Les autorités de Delhi ont testé mercredi une sorte de brumisateur géant dans une tentative d'afficher leur détermination à lutter contre les dangereux niveaux de pollution dans la capitale indienne. La mégapole aux 20 millions d'habitants a la peu enviable distinction d'être l'une des plus polluées au monde, avec des concentrations de particules en suspension souvent supérieures à celles de Pékin. Ses autorités sont critiquées pour leur incurie vis-à-vis de ce fléau qui menace la santé publique.

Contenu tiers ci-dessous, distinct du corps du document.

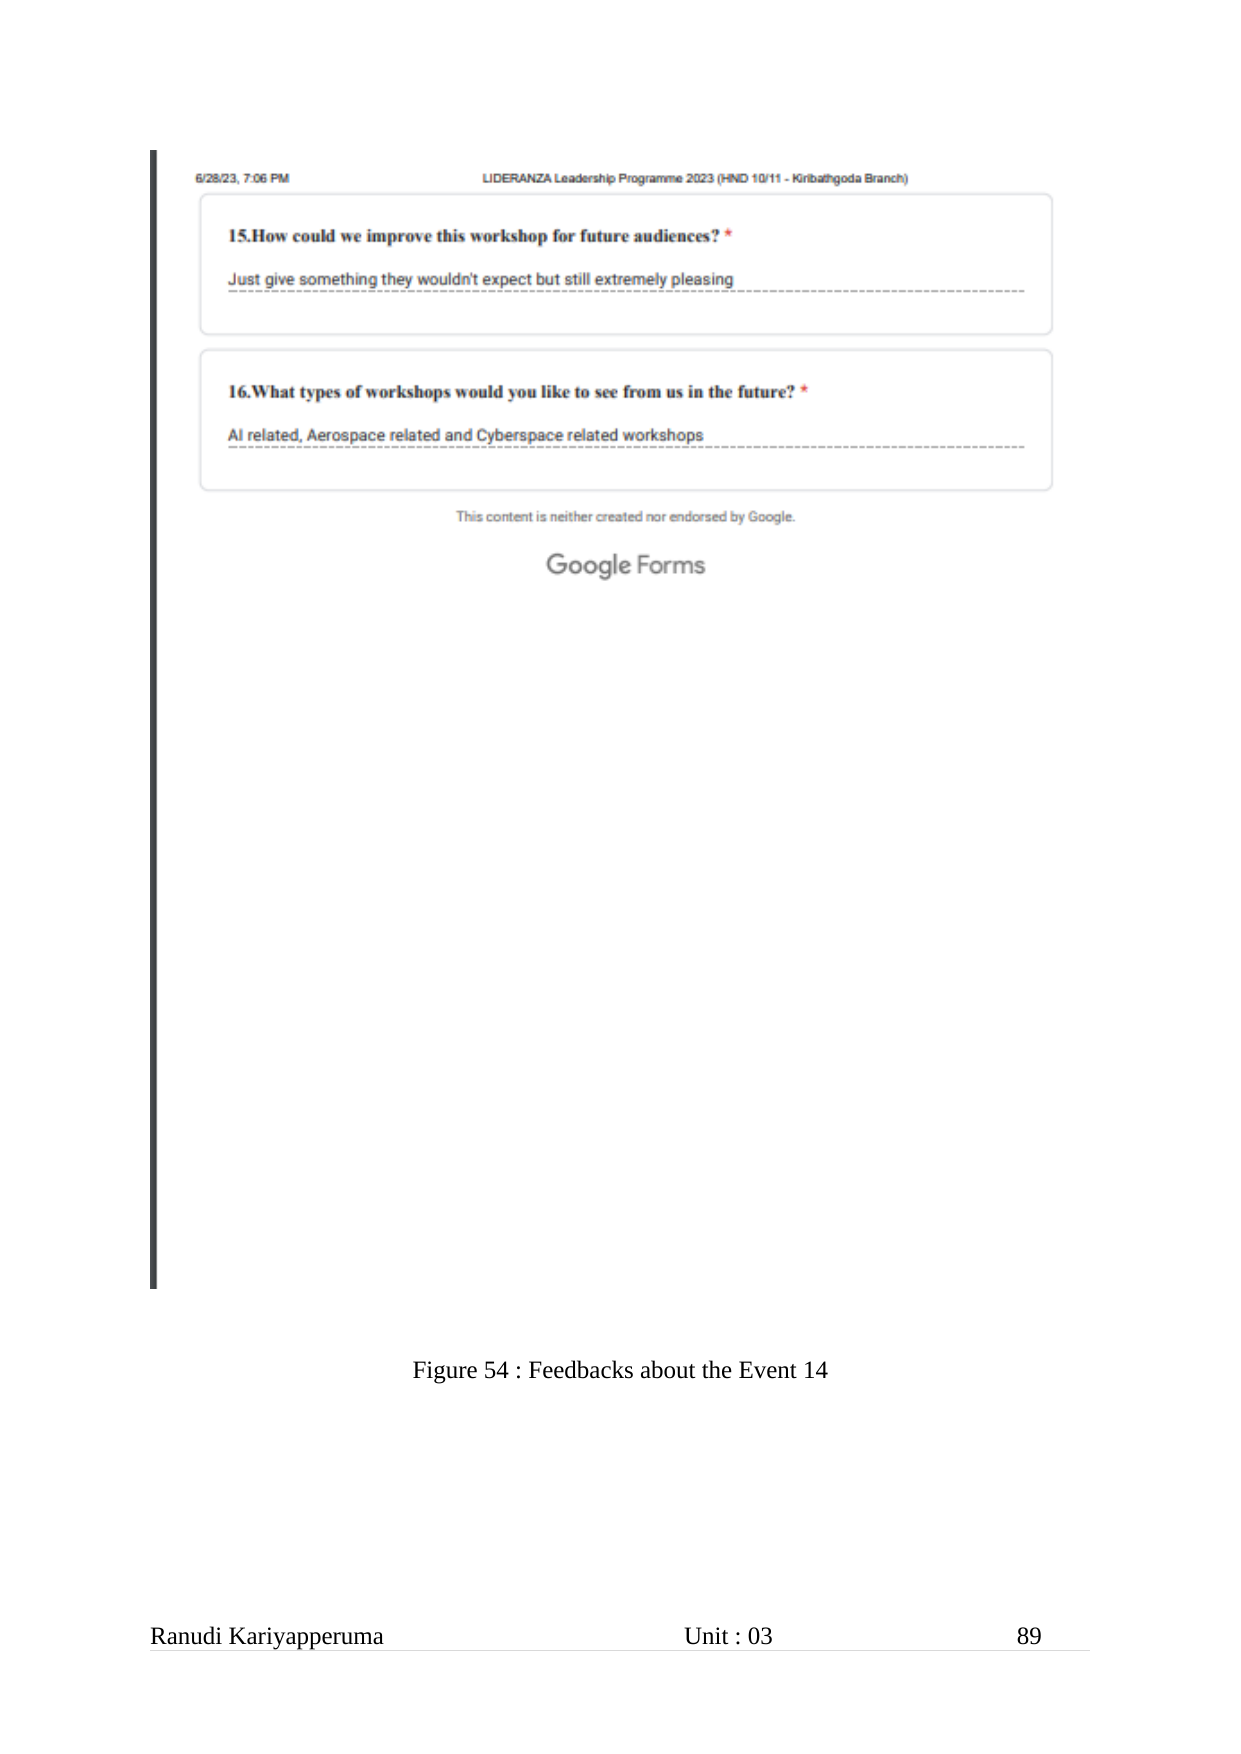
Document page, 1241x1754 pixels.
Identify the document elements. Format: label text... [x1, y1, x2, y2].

picture [150, 150, 1091, 1289]
text Figure 54 : Feedbacks about the Event 14 [150, 1355, 1090, 1383]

Un "canon antismog". Coutumier des initiatives parfois déconcertantes contre la pollution, le gouvernement local a déployé mercredi matin un "canon antismog" dans la banlieue est d'Anand Vihar pour un essai. Sorte d'énorme brumisateur en forme de sèche-cheveux et monté sur une remorque, l'engin - normalement utilisé sur des chantiers et dans des mines - projette jusqu'à 100 litres d'eau par minute dans un rayon de 150 mètres. Le principe est que l'eau, en retombant, plaque au sol les polluants et purifie ainsi l'air. "Si cela s'avère réussi, alors nous les déploierons dans les rues de Delhi dès que possible", a déclaré Imran Hussain, ministre de l'Environnement de Delhi.
Une solution provisoire. Cette initiative a fait froncer des sourcils chez les spécialistes. Pour Sunil Dahiya de Greenpeace, le gouvernement local cherche par là à détourner l'attention de son incapacité à combattre les sources de la pollution, principalement la production industrielle, les émissions de véhicules et la poussière des chantiers de construction. "Ce n'est clairement pas une solution. Vous pouvez l'utiliser occasionnellement à des endroits sensibles mais la solution à la pollution est de la contrôler à la source plutôt que de répandre de l'eau dessus", a-t-il estimé. Les constructeurs du canon, qui coûte environ 2 millions de roupies (26.400 euros) pièce, estiment qu'il faudrait "30-40 canons" pour arriver à faire baisser sensiblement les niveaux de pollution dans la ville. Il reconnaissent cependant que cela ne résoudrait pas le problème sur le long terme. "C'est une solution quand vous êtes complètement désespéré", a indiqué Vimal Saini de l'entreprise CloudTech.
Des mesures fantasques. Il faut souvent plusieurs jours de smog et de remontrances des tribunaux pour que Delhi finisse par fermer les chantiers et les écoles lors des pics de pollution les plus graves, comme ce fut le cas début novembre encore. En 2016, les autorités de la capitale avaient recommandé aux habitants de manger des oranges et de faire des gargouillis avec de l'eau chaude pour protéger leur santé. Leur idée cette année était d'envoyer des hélicoptères répandre de l'eau sur le brouillard polluant - or les hélicoptères ne pouvaient même pas décoller précisément à cause du brouillard.
À l'inverse de la Chine, la lutte contre la pollution en Inde est compliquée par la fragmentation des compétences entre les différentes régions et l'État central. À 13 heures locales (07h30 GMT) mercredi, l'ambassade américaine affichait une concentration de PM2,5 de 372 microgrammes par mètre cube. L'Organisation mondiale pour la santé recommande de ne pas dépasser 25 en moyenne journalière.